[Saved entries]
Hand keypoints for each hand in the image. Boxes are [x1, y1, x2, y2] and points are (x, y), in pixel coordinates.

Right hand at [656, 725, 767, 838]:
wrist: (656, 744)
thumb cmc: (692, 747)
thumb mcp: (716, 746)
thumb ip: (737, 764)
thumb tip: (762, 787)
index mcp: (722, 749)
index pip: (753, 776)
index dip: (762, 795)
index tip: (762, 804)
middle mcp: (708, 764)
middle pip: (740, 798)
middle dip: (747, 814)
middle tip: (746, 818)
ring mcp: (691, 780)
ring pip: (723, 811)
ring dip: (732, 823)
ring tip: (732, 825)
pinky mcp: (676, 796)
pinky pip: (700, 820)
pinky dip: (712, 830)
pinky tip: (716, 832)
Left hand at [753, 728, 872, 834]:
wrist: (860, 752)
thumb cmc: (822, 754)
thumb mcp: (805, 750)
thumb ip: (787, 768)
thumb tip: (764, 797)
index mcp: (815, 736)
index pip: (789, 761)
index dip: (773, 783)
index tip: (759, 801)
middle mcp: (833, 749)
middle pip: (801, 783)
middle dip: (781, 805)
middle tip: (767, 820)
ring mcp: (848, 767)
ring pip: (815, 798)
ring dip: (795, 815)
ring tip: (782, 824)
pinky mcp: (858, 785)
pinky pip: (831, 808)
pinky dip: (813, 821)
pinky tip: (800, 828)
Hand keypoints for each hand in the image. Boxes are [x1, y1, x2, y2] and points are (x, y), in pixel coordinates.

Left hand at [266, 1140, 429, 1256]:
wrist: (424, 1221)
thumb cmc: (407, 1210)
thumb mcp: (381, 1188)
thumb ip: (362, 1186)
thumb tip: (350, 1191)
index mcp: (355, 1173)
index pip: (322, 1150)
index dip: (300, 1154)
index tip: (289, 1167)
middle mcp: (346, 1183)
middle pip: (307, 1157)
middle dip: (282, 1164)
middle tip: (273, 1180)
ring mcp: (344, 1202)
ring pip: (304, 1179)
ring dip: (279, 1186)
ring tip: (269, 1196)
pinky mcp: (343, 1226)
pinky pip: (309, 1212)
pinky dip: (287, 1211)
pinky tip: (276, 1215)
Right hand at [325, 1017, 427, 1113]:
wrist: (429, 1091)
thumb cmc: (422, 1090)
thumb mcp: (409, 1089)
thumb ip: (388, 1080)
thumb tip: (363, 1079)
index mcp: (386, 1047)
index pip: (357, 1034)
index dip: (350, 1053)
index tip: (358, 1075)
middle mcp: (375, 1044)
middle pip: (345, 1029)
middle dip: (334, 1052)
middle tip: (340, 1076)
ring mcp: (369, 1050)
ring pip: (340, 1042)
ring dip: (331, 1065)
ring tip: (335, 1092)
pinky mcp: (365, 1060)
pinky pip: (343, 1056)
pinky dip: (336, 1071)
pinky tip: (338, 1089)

What you have to do:
Each record above has to be set down again, word for word.

Result:
Hand keypoints for each hand in the image. Boxes are [x1, y1, x2, y2] and points are (x, y), in pixel coordinates.

Right hand at [656, 725, 767, 838]:
wrist: (656, 744)
thumb cmc: (692, 747)
thumb mcp: (716, 746)
thumb ip: (737, 764)
thumb tip: (762, 787)
index mcp: (722, 749)
index pip: (753, 776)
index dip: (762, 795)
index tip: (762, 804)
middle mcp: (708, 764)
middle pip: (740, 798)
middle dip: (747, 814)
middle tip: (746, 818)
ring mcp: (691, 780)
ring pip: (723, 811)
ring dip: (732, 823)
ring tip: (732, 825)
pinky mcp: (676, 796)
pinky pip: (700, 820)
pinky dip: (712, 830)
pinky tip: (716, 832)
Left hand at [753, 728, 872, 834]:
wrist: (860, 752)
thumb cmc: (822, 754)
thumb mcp: (805, 750)
thumb ip: (787, 768)
thumb tip: (764, 797)
index mcp: (815, 736)
index pip: (789, 761)
index dip: (773, 783)
index tip: (759, 801)
middle mcp: (833, 749)
middle pip: (801, 783)
middle dip: (781, 805)
middle tip: (767, 820)
ring mcp: (848, 767)
ring pip: (815, 798)
ring dip: (795, 815)
ring tip: (782, 824)
pinky mcp: (858, 785)
pinky pip: (831, 808)
pinky dip: (813, 821)
pinky tip: (800, 828)
Hand keypoints for each hand in the image. Boxes are [x1, y1, x2, y2] and points are (x, y), in pixel coordinates.

Left hand at [266, 1140, 429, 1256]:
wrist: (424, 1221)
thumb cmc: (407, 1210)
thumb mcp: (381, 1188)
thumb ip: (362, 1186)
thumb tip: (350, 1191)
index mcp: (355, 1173)
index pip: (322, 1150)
index dip: (300, 1154)
index tip: (289, 1167)
middle mcp: (346, 1183)
middle pip: (307, 1157)
middle dip: (282, 1164)
middle tip: (273, 1180)
ring mcp: (344, 1202)
ring pip: (304, 1179)
ring dip: (279, 1186)
ring tip: (269, 1196)
pinky mcp: (343, 1226)
pinky pip: (309, 1212)
pinky dip: (287, 1211)
pinky tip: (276, 1215)
Right hand at [325, 1017, 427, 1113]:
wrist: (429, 1091)
thumb cmc: (422, 1090)
thumb mcp: (409, 1089)
thumb ip: (388, 1080)
thumb tip: (363, 1079)
index mcp: (386, 1047)
index pip: (357, 1034)
index dip: (350, 1053)
index tip: (358, 1075)
middle mcp: (375, 1044)
middle pip: (345, 1029)
middle dip: (334, 1052)
middle tip: (340, 1076)
ring mcp: (369, 1050)
ring pip: (340, 1042)
ring dip: (331, 1065)
ring tip: (335, 1092)
pinky mcp: (365, 1060)
pinky pip: (343, 1056)
pinky dip: (336, 1071)
pinky tip: (338, 1089)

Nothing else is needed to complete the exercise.